First, we need to have a livy cluster and configure the address to kun-scheduler.

  1. Click "Settings" -> "Global Variable Settings" on the left tab, and then click "Create New Variable".
  2. Fill in the key as livy.host, and the value as the address of livy, like http://10.0.2.14:8998.

Then we need to upload the lineage analysis jar to HDFS.

```
lineage.analysis.jar: HDFS path of lineage analysis jar
lineage.output.path: A temp folder in HDFS, since lineage analysis process will generate some output files
s3.access.key: if an s3 is used instead of HDFS, the access key of s3 is needed here
s3.secret.key: same as above, the secret access key of s3
```

Next we start to create Spark tasks.

  1. Click "Data Development" on the left tab and select "Create Task" in the upper right corner to create a "Spark" task.

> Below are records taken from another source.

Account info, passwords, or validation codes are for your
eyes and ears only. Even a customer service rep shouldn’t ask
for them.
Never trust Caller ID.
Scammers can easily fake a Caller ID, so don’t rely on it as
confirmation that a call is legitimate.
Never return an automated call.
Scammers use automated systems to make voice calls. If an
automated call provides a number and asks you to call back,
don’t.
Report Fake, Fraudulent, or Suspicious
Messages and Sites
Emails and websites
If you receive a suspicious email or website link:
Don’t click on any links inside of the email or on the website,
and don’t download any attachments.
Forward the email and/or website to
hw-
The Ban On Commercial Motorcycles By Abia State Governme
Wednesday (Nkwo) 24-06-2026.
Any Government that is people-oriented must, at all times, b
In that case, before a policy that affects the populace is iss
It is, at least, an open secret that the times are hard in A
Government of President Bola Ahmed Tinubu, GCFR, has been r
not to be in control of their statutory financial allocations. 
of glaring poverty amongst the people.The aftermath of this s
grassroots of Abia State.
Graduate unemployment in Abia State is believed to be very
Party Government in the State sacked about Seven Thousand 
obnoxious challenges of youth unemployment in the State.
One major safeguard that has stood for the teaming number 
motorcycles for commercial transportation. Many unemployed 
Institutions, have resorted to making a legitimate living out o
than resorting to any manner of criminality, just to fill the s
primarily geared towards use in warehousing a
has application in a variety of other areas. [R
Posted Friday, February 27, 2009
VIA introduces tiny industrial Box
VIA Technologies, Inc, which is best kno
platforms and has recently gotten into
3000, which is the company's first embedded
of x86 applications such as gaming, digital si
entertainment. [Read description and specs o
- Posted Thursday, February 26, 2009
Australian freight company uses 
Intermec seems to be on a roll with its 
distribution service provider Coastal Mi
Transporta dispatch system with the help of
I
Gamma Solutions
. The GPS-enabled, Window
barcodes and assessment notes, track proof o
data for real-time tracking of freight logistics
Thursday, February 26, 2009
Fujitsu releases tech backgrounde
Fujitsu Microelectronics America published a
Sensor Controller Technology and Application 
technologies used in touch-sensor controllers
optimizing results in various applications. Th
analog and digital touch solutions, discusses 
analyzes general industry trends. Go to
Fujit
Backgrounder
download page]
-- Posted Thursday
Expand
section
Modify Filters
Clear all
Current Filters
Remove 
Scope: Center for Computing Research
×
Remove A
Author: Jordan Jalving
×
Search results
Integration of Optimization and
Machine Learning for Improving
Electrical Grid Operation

  2. After entering the task name, the task will be created successfully. Click the task to enter configuration page, with the following parameters

    application files: path of Spark jar. Note that the path should be a s3 or HDFS path and jar must be uploaded to s3 in advance. This parameter is required.
    application class name: main class name of Spark jar. Required.
    application jars: other additional jar packages required for the task to run. Optional.
    application args: extra command line arguments. Optional.
    
  3. After configuring the task parameters, open the "Scheduling Config", select "Manual", and save.

  4. Click the "Dry Run" button in the upper right corner to run the task.

  5. If there is no problem in the trial run, click the "Commit" button in the upper right corner to push the task to production, and the scheduling will start. However, since the scheduling method we chose is "manual trigger", it will not be automatically triggered, but can be used for backfilling.

  6. Go back to the "Data Development" page again, check the task you just created, and click "Run Data Backfill" in the upper right corner to trigger a data backfilling. The result of backfilling can be seen in the "Backfill Tasks" on the left tab page.

Finally, let's look at the results of lineage analysis for this task. Suppose the above task reads dwd.transaction_details and writes it to the dws.transaction_summary table. We can see the results of lineage analysis in the "Datasets".

  1. Open "Data Discovery" on the left tab and click "Datasets".
  2. Search the transaction_details table or the transaction_summary table, you can see the task is shown "Lineage" section.

Build a Pipeline

With the tasks created so far, then we can create a task flow.

First, the same as above, create a new task, and then open "Scheduling Config" -> "Upstream Config". Currently supports two ways to set a dependency on another task

  1. Input dataset
  2. Search upstream tasks

The "input dataset" is to declare which tables are used by the current task, so that the scheduler will automatically create a dependency relationship between current task and tasks write to these tables. On the other hand, "Search upstream tasks" searches for upstream tasks by task name.

After the task dependencies are created, the scheduler will schedule the two tasks according to the dependencies.